Tears welled up in his eyes. “He died in an automobile accident just before I was released from prison.”
“I am sorry—”
“I miss him every day, but I’m grateful he stayed alive long enough to share his faith and friendship with me. Sometimes I think of him as an angel from God—like Michael the archangel, you know. I know people aren’t angels, but he seemed like an angel from on high to me. After I surrendered myself to God, I had a long time to think and to get my life in order. I got out of prison after four years because I didn’t cause any more trouble and the parole board agreed that I had been rehabilitated. I kicked the habit in prison and began to get my life in some kind of order.”
“So Roger held your past over you?” Julie asked.
“No, no, not that. I served my sentence, and I could hold up my head. No, Roger got involved because I violated my parole.”
“That was stupid,” she said.
“Yes.”
“But you did violate it, huh?” Julie asked. “And in the process, you went back to drugs?”
“Oh no. Never.” Simon stared at Julie in surprise. “I told you, I would never do that.”
“Okay, how did you violate your parole?”
“That’s where I was stupid.”
“There are a lot of ways to be stupid,” Julie said.
“I visited some of my old friends. They refer to them as ‘known criminals.’ They were guys I had done business with—felons—and some of them had been in prison two or three times.”
“Why in the world would you go to see them if you weren’t back into drugs?”
Simon turned and looked at me. “You’re a preacher, you can understand this part. Something powerful had happened to me while I was incarcerated. My life had changed, and I discovered something I had never known before.”
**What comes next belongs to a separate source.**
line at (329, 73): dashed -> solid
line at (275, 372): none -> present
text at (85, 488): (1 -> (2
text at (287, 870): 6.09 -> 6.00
“What was that?” Julie asked.
“Peace,” he said simply. “I’ve always been a hustler. I was one of those people who rushed, pushed, and never stopped. I graduated at the top of my college class at age twenty and had my master’s degree and passed the bar before I was twenty-two.” He paused and played with his hands before he continued. “I guess deep inside I knew something was missing in my life, but I had no idea what it was. It took prison to slow me down enough to face myself.”
“Can we skip forward to the parole violation?” Julie asked.
“Ar
e you afraid to hear about God at work in my life?”
“Afraid? Of course not. It’s only—”
“It’s only that you are probably running too, aren’t you?”
“Okay, Simon, don’t push it,” I said. “Julie doesn’t want that part of the story. I’d love to hear it, and perhaps you’ll tell me more later.”
“Yes, sir, I’d like that. Well, one of the things that Michael kept saying, and I think he was correct, was that it wasn’t enough for me to find inner peace. My responsibility—and my privilege—was to pass it on. That’s how he constantly said it. Responsibility and privilege. So two weeks after my parole, I learned where several of my old friends lived.”
“So you went to their home?”
He shook his head. “I learned the name of the bar where they went regularly. Part of my parole was that I was not to go inside any drinking establishment and not to socialize with any known felons. I went to see my friends anyway. That’s when the police caught me. You know, one of those random checks when they were looking for something else—I never did learn what—and they found me with four known felons. To make it worse, one of them had two kilos of hash with him. Get the picture?”
Both of us nodded.
“I pleaded with the arresting officer. I asked him for a chance. The others also told him I had come to talk to them and that I was clean.”
“He wouldn’t listen but took me to jail to book me. On the way I talked to him some more.” Simon laughed self-consciously. “The officer stopped the car and told me to sit tight—as if I could get out of the car. With five of us handcuffed together in the backseat and the two smallest sitting on our laps, I wasn’t going anyplace. Besides, the lock was on the outside of the door. The officer got out of the vehicle, walked several feet away, and used his cell phone. A couple of minutes later he got back inside. He turned around in the front seat and said, ‘Presswood, this must be your lucky day.’ He took me to Mr. Harden’s office first, let me out, and booked the others.”
“He just took you there and left you?” Julie asked.
“That’s it. I met Roger Harden standing in front of his office building. I spent twenty minutes with him, and we made a deal.”